- _EXERCISE GOAL_
Set down every record below exactly as written.

Dataset entries:
*** Block opens ***

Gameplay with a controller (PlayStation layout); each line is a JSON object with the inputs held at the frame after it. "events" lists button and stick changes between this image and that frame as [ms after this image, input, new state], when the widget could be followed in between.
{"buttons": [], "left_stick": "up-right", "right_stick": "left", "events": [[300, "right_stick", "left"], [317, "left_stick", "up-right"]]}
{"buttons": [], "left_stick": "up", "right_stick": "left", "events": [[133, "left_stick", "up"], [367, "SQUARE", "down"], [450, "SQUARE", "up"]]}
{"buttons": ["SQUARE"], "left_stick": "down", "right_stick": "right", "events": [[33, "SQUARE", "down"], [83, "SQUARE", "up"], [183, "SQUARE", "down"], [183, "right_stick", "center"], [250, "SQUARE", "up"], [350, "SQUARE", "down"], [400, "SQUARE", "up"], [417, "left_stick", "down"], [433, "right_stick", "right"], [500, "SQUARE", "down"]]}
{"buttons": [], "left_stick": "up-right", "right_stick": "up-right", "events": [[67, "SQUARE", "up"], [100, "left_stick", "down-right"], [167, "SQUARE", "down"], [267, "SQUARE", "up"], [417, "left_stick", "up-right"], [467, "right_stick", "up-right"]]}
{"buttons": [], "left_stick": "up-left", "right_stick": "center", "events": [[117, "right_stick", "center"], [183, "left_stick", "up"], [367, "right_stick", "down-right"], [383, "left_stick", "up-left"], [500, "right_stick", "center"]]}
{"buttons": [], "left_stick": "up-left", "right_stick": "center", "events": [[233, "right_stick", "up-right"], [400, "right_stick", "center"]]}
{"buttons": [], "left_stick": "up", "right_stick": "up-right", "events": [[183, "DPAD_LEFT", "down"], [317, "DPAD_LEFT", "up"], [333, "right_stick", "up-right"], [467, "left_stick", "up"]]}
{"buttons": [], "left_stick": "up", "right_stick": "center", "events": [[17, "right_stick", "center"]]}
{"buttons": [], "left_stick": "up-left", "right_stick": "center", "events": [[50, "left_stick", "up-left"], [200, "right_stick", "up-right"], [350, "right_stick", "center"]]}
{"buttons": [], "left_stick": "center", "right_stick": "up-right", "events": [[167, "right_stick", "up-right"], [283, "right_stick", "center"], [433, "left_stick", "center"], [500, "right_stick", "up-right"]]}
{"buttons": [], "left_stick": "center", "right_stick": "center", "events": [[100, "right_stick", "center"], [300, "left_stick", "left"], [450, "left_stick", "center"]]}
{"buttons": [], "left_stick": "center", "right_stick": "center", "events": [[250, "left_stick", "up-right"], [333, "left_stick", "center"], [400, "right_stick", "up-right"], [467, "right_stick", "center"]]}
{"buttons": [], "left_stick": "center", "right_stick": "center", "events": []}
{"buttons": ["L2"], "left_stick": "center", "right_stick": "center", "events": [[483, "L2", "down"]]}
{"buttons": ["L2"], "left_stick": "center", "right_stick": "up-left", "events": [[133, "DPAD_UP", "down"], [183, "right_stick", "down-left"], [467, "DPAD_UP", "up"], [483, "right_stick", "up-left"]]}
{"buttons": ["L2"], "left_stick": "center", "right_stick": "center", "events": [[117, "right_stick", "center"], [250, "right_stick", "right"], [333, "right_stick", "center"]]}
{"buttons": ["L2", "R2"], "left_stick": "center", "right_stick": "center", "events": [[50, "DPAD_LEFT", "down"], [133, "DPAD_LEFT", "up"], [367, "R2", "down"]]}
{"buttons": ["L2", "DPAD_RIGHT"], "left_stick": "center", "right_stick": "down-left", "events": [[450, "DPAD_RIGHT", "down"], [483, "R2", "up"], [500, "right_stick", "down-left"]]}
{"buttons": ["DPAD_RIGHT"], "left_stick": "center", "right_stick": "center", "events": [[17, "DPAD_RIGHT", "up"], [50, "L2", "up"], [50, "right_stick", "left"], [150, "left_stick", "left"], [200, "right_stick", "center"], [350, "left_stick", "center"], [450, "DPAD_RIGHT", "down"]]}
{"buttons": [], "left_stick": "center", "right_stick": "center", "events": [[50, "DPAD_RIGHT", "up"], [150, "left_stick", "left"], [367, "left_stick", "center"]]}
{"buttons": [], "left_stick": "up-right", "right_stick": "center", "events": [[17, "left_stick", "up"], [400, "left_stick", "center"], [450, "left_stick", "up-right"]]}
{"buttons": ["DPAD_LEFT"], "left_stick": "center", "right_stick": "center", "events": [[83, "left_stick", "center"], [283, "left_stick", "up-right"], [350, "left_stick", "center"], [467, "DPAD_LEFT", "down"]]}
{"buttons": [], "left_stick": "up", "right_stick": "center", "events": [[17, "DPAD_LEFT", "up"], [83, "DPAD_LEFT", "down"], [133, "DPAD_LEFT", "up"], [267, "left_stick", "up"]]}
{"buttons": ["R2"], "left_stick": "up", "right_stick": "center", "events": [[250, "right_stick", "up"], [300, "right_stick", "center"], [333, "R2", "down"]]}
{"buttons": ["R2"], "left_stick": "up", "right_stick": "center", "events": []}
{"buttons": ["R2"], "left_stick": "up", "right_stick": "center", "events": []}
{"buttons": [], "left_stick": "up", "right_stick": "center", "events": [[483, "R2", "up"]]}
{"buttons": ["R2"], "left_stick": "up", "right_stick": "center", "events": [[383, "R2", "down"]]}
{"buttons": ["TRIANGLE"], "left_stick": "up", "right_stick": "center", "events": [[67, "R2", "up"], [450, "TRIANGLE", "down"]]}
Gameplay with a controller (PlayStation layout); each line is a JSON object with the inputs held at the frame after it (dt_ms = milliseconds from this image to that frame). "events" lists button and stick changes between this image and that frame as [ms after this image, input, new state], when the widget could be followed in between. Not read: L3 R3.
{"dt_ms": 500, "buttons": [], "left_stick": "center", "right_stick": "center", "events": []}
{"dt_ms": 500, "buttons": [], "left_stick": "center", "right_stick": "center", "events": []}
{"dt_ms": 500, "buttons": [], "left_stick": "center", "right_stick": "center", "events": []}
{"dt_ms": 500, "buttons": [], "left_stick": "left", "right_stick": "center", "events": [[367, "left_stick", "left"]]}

*** Block closes ***

- _RESPONSE AREA_
Gameplay with a controller (PlayStation layout); each line is a JSON object with the inputs held at the frame after it. "events" lists button and stick changes between this image and that frame as [ms after this image, input, new state], when the widget could be followed in between.
{"buttons": [], "left_stick": "up-right", "right_stick": "left", "events": [[300, "right_stick", "left"], [317, "left_stick", "up-right"]]}
{"buttons": [], "left_stick": "up", "right_stick": "left", "events": [[133, "left_stick", "up"], [367, "SQUARE", "down"], [450, "SQUARE", "up"]]}
{"buttons": ["SQUARE"], "left_stick": "down", "right_stick": "right", "events": [[33, "SQUARE", "down"], [83, "SQUARE", "up"], [183, "SQUARE", "down"], [183, "right_stick", "center"], [250, "SQUARE", "up"], [350, "SQUARE", "down"], [400, "SQUARE", "up"], [417, "left_stick", "down"], [433, "right_stick", "right"], [500, "SQUARE", "down"]]}
{"buttons": [], "left_stick": "up-right", "right_stick": "up-right", "events": [[67, "SQUARE", "up"], [100, "left_stick", "down-right"], [167, "SQUARE", "down"], [267, "SQUARE", "up"], [417, "left_stick", "up-right"], [467, "right_stick", "up-right"]]}
{"buttons": [], "left_stick": "up-left", "right_stick": "center", "events": [[117, "right_stick", "center"], [183, "left_stick", "up"], [367, "right_stick", "down-right"], [383, "left_stick", "up-left"], [500, "right_stick", "center"]]}
{"buttons": [], "left_stick": "up-left", "right_stick": "center", "events": [[233, "right_stick", "up-right"], [400, "right_stick", "center"]]}
{"buttons": [], "left_stick": "up", "right_stick": "up-right", "events": [[183, "DPAD_LEFT", "down"], [317, "DPAD_LEFT", "up"], [333, "right_stick", "up-right"], [467, "left_stick", "up"]]}
{"buttons": [], "left_stick": "up", "right_stick": "center", "events": [[17, "right_stick", "center"]]}
{"buttons": [], "left_stick": "up-left", "right_stick": "center", "events": [[50, "left_stick", "up-left"], [200, "right_stick", "up-right"], [350, "right_stick", "center"]]}
{"buttons": [], "left_stick": "center", "right_stick": "up-right", "events": [[167, "right_stick", "up-right"], [283, "right_stick", "center"], [433, "left_stick", "center"], [500, "right_stick", "up-right"]]}
{"buttons": [], "left_stick": "center", "right_stick": "center", "events": [[100, "right_stick", "center"], [300, "left_stick", "left"], [450, "left_stick", "center"]]}
{"buttons": [], "left_stick": "center", "right_stick": "center", "events": [[250, "left_stick", "up-right"], [333, "left_stick", "center"], [400, "right_stick", "up-right"], [467, "right_stick", "center"]]}
{"buttons": [], "left_stick": "center", "right_stick": "center", "events": []}
{"buttons": ["L2"], "left_stick": "center", "right_stick": "center", "events": [[483, "L2", "down"]]}
{"buttons": ["L2"], "left_stick": "center", "right_stick": "up-left", "events": [[133, "DPAD_UP", "down"], [183, "right_stick", "down-left"], [467, "DPAD_UP", "up"], [483, "right_stick", "up-left"]]}
{"buttons": ["L2"], "left_stick": "center", "right_stick": "center", "events": [[117, "right_stick", "center"], [250, "right_stick", "right"], [333, "right_stick", "center"]]}
{"buttons": ["L2", "R2"], "left_stick": "center", "right_stick": "center", "events": [[50, "DPAD_LEFT", "down"], [133, "DPAD_LEFT", "up"], [367, "R2", "down"]]}
{"buttons": ["L2", "DPAD_RIGHT"], "left_stick": "center", "right_stick": "down-left", "events": [[450, "DPAD_RIGHT", "down"], [483, "R2", "up"], [500, "right_stick", "down-left"]]}
{"buttons": ["DPAD_RIGHT"], "left_stick": "center", "right_stick": "center", "events": [[17, "DPAD_RIGHT", "up"], [50, "L2", "up"], [50, "right_stick", "left"], [150, "left_stick", "left"], [200, "right_stick", "center"], [350, "left_stick", "center"], [450, "DPAD_RIGHT", "down"]]}
{"buttons": [], "left_stick": "center", "right_stick": "center", "events": [[50, "DPAD_RIGHT", "up"], [150, "left_stick", "left"], [367, "left_stick", "center"]]}
{"buttons": [], "left_stick": "up-right", "right_stick": "center", "events": [[17, "left_stick", "up"], [400, "left_stick", "center"], [450, "left_stick", "up-right"]]}
{"buttons": ["DPAD_LEFT"], "left_stick": "center", "right_stick": "center", "events": [[83, "left_stick", "center"], [283, "left_stick", "up-right"], [350, "left_stick", "center"], [467, "DPAD_LEFT", "down"]]}
{"buttons": [], "left_stick": "up", "right_stick": "center", "events": [[17, "DPAD_LEFT", "up"], [83, "DPAD_LEFT", "down"], [133, "DPAD_LEFT", "up"], [267, "left_stick", "up"]]}
{"buttons": ["R2"], "left_stick": "up", "right_stick": "center", "events": [[250, "right_stick", "up"], [300, "right_stick", "center"], [333, "R2", "down"]]}
{"buttons": ["R2"], "left_stick": "up", "right_stick": "center", "events": []}
{"buttons": ["R2"], "left_stick": "up", "right_stick": "center", "events": []}
{"buttons": [], "left_stick": "up", "right_stick": "center", "events": [[483, "R2", "up"]]}
{"buttons": ["R2"], "left_stick": "up", "right_stick": "center", "events": [[383, "R2", "down"]]}
{"buttons": ["TRIANGLE"], "left_stick": "up", "right_stick": "center", "events": [[67, "R2", "up"], [450, "TRIANGLE", "down"]]}
Gameplay with a controller (PlayStation layout); each line is a JSON object with the inputs held at the frame after it (dt_ms = milliseconds from this image to that frame). "events" lists button and stick changes between this image and that frame as [ms after this image, input, new state], when the widget could be followed in between. Not read: L3 R3.
{"dt_ms": 500, "buttons": [], "left_stick": "center", "right_stick": "center", "events": []}
{"dt_ms": 500, "buttons": [], "left_stick": "center", "right_stick": "center", "events": []}
{"dt_ms": 500, "buttons": [], "left_stick": "center", "right_stick": "center", "events": []}
{"dt_ms": 500, "buttons": [], "left_stick": "left", "right_stick": "center", "events": [[367, "left_stick", "left"]]}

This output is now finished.